Daniel Lindsay and TJ Martin's social sports fable about the highs and lows of college football takes its place proudly alongside the best in the genre.
Traversing some of the same ground as Kristopher Belman’s More Than a Game and Steve James’ Hoop Dreams – and with an unmistakable hint of Peter Berg’s Friday Night Lights – Undefeated appears at first glance to be just another generic social sports fable.
But as directors Daniel Lindsay and TJ Martin embed themselves in the lives of the Manassas Tigers football team in a broken down district of Memphis, Tennessee, it emerges instead as a drama entirely unto itself.
For six years, Coach Bill Courtney has preached character, commitment and sacrifice.
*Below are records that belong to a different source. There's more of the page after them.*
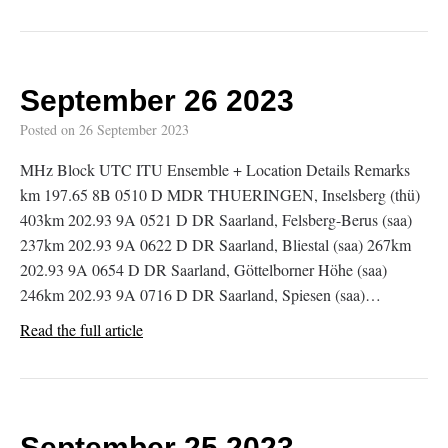
September 26 2023
Posted on
26 September 2023
MHz Block UTC ITU Ensemble + Location Details Remarks
km 197.65 8B 0510 D MDR THUERINGEN, Inselsberg (thü)
403km 202.93 9A 0521 D DR Saarland, Felsberg-Berus (saa)
237km 202.93 9A 0622 D DR Saarland, Bliestal (saa) 267km
202.93 9A 0654 D DR Saarland, Göttelborner Höhe (saa)
246km 202.93 9A 0716 D DR Saarland, Spiesen (saa)…
Read the full article
September 25 2023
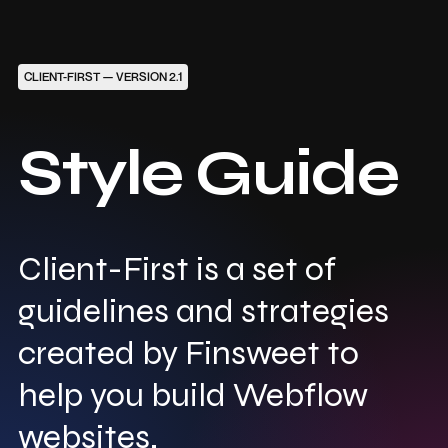
CLIENT-FIRST — VERSION 2.1
Style Guide
Client-First is a set of
guidelines and strategies
created by Finsweet to
help you build Webflow
websites.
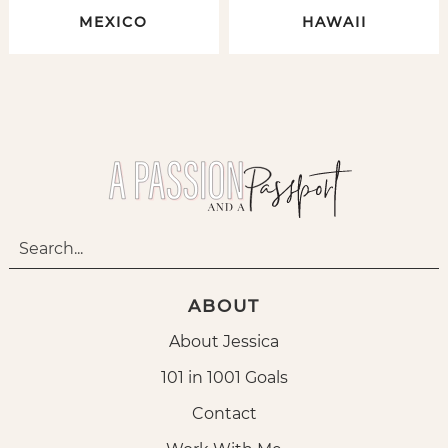
MEXICO
HAWAII
ABOUT
About Jessica
101 in 1001 Goals
Contact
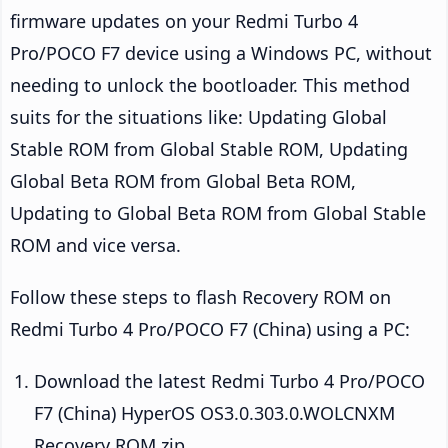
firmware updates on your Redmi Turbo 4
Pro/POCO F7 device using a Windows PC, without
needing to unlock the bootloader. This method
suits for the situations like: Updating Global
Stable ROM from Global Stable ROM, Updating
Global Beta ROM from Global Beta ROM,
Updating to Global Beta ROM from Global Stable
ROM and vice versa.
Follow these steps to flash Recovery ROM on
Redmi Turbo 4 Pro/POCO F7 (China) using a PC:
Download the latest Redmi Turbo 4 Pro/POCO
F7 (China) HyperOS OS3.0.303.0.WOLCNXM
Recovery ROM zip.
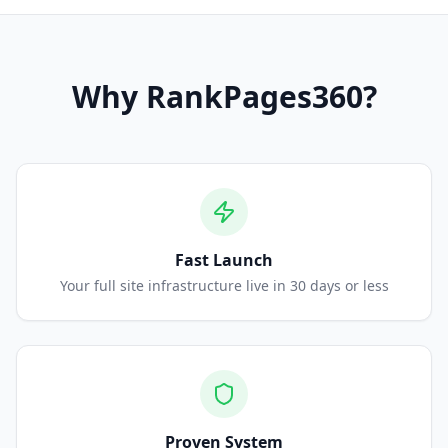
Why
RankPages360
?
Fast Launch
Your full site infrastructure live in 30 days or less
Proven System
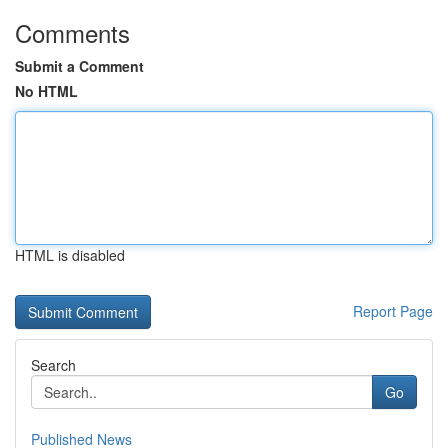
Comments
Submit a Comment
No HTML
HTML is disabled
Report Page
Search
Go
Published News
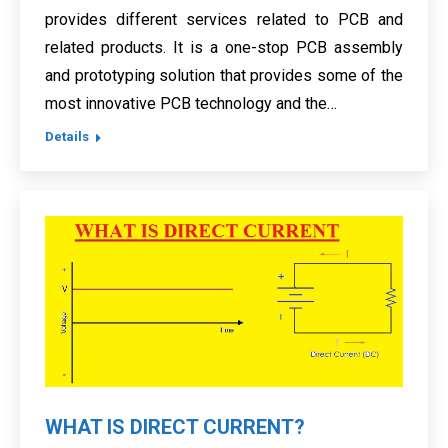
provides different services related to PCB and
related products. It is a one-stop PCB assembly
and prototyping solution that provides some of the
most innovative PCB technology and the…
Details
WHAT IS DIRECT CURRENT?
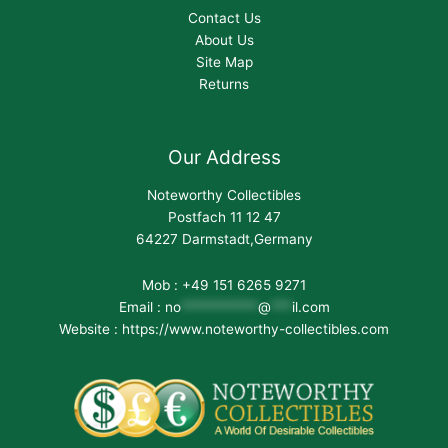
Contact Us
About Us
Site Map
Returns
Our Address
Noteworthy Collectibles
Postfach 11 12 47
64227 Darmstadt,Germany
Mob : +49 151 6265 9271
Email :
no
***********
@
***
il.com
Website : https://www.noteworthy-collectibles.com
It’s a tough sell in a community blighted by crime and recession, to kids who can’t see a future beyond the horizons of high school. But little by little, Courtney has transformed the Tigers into a winning team, leading them to their first ever play-off season.
And yet this is only half the story. While the sporting drama sets the framework, it’s the human narrative that lends Undefeated such heart and soul. Lindsay and Martin focus on four key players. There’s Courtney, of course, the cussed, articulate patriarch who sacrifices his own family for these found-sons.
OC Brown is a hulking tackle whose college scholarship is put at risk by poor grades. He’s tutored at a coach’s home in a rich white suburb, crossing Manassas’ racial divide symbolically but uneasily. Chavis is the archetypal troubled youth whose personal journey is one of the film’s most compelling. But it’s Montrail ‘Money’ Brown who really anchors the show. A sensitive, intelligent young man injured halfway through the season, his struggles and redemption are pure Hollywood ending.
That’s the thing about American football – it’s uncanny propensity for drama. This unlikely season of last-minute turnarounds and personal transformations is tailor-made for cinema; for montage, dramatic close-up and steady observation, all of which are deployed by Lindsay and Martin, alongside an effervescent ghetto gospel soundtrack.
Undefeated, then, is both the film you suspect it might be and something else entirely. The clue is in the title. "Anybody can be a winner," says Coach Courtney. "It’s how you respond to failure that makes you a man." To corrupt another of his favourite phrases – watching Undefeated won’t build character; but it will reveal it.
Looks niche, but suckers for sports docs have been getting excited about this one.
Subtle, surprising and, at its best, revelatory.
Can take its place proudly alongside the best in the genre.